Tortuous is close to torturous in spelling, but has a far
different meaning. Knowing which is the good word is helpful (in fact, knowing
that there are two words spelled and sounding very similar is also good).
Tortuous means winding or twisting, or full of turns, like a
slow moving river or a road climbing a mountain that is full of switchbacks. It
came to English in the late 1300s, from an Anglo-French word with the same
spelling. The Anglo-French got the word from the Latin word that means full of
twists, tortuosus, which was a form
of the Latin word for twisting or winding, tortus.
Torturous is the adjective form of the noun torture, and
describes anything that causes pain. The noun came into English in the early
1400s, from the Old French word torture,
which came directly from the Late Latin word for turning or twisting, torture. I’m not sure how the word came
to be associated exclusively with pain, but somewhere between the use of the “rack”
and a twisted ankle it developed that sense. The adjective developed later in
the 1400s, then the verb in the 1580s.
Something that is tortuous can also be torturous, but it is
not always the case. Something that is torturous may be tortuous, as any number
of wrestling moves would demonstrate, but waterboarding is an example of
something torturous that is not tortuous.

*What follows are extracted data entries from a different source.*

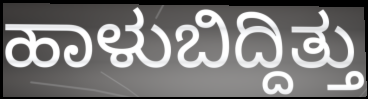
ಹಾಳುಬಿದ್ದಿತ್ತುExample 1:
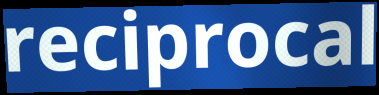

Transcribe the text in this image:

reciprocal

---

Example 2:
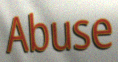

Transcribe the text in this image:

Abuse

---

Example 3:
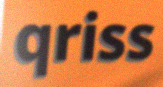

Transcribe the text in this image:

qriss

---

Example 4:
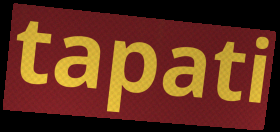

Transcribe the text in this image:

tapati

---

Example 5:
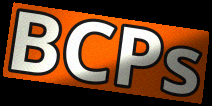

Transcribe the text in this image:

BCPs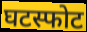
घटस्फोट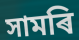
সামৰি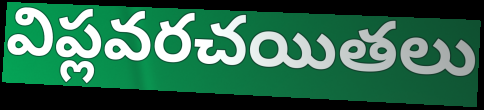
విప్లవరచయితలుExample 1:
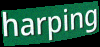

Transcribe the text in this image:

harping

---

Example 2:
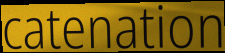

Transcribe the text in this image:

catenation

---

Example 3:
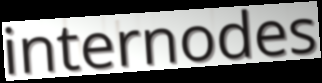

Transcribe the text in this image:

internodes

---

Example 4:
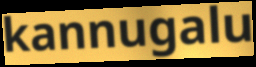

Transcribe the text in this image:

kannugalu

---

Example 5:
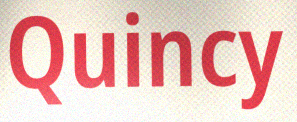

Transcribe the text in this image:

Quincy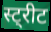
स्ट्रीट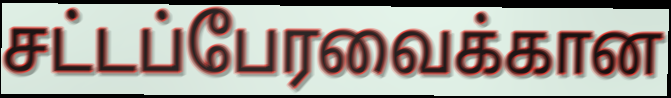
சட்டப்பேரவைக்கானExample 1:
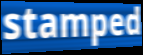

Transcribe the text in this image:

stamped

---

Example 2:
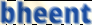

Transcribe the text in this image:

bheent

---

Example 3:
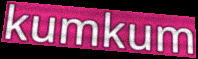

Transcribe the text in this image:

kumkum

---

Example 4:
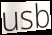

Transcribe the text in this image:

usb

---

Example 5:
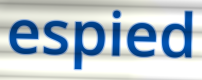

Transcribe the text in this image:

espied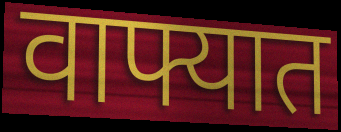
वाफ्यातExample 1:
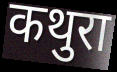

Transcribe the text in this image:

कथुरा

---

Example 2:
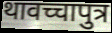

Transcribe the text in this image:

थावच्चापुत्र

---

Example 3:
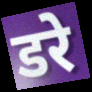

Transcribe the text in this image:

डरे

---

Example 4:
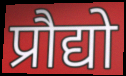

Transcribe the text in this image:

प्रौद्यो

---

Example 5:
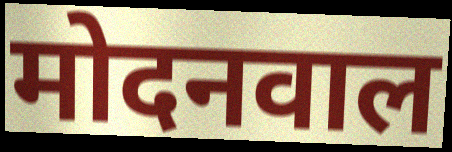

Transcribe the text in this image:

मोदनवालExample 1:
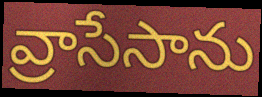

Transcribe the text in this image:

వ్రాసేసాను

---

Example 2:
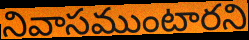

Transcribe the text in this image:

నివాసముంటారని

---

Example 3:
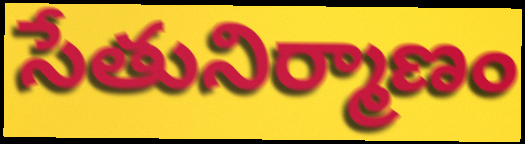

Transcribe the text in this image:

సేతునిర్మాణం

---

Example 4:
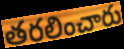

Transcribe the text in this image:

తరలించారు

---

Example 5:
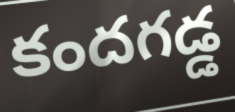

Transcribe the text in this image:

కందగడ్డ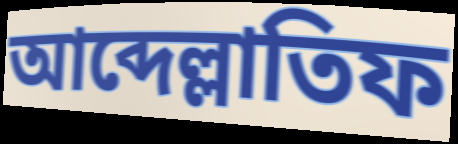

The penultimate word today is penultimate. Having a spate of
forms (penult as noun or adjective, penultima, penultimate), the most common
use today is penultimate, an adjective describing the next to last. The penultimate
syllable of the word penultimate is ti-. The first form of the word to arrive
in English is the adjective form penult, which arrived in the 1530s. By the
1570s penult became a noun, then the more Latinate noun penultima arrived in the
1580s, and penultimate came to English in the 1680s. The words are all related
to the Latin phrase penultima syllaba, which
means next to last syllable. Penultima
is formed from the feminine form of the adjective penultimus, which was formed from adding paene (meaning “almost”) to ultima
(meaning “final.”)
Our last word today is one I used in the last paragraph: spate. While you may have thought I
exhausted words for numbers back in October last year when I posted about words
like panoply and manifold and multiplicity, I missed the word spate. A spate is
a sudden outpouring, and in Britain refers primarily to water, like a flood or
a heavy rain. In America it has a broader sense, referring to any large pouring
out. It was originally a Scottish and northern English word (in the 1400s), and
while we do not know its etymology the Dutch word spuiten, which means to flow or spout, or the Old French word espoit, which means “flood” are two
likely sources. The use of the word to refer to any large quantity of an item
was first used in about 1610.
It may have been a tortuous path to get to spate, but I hope it wasn't torturous.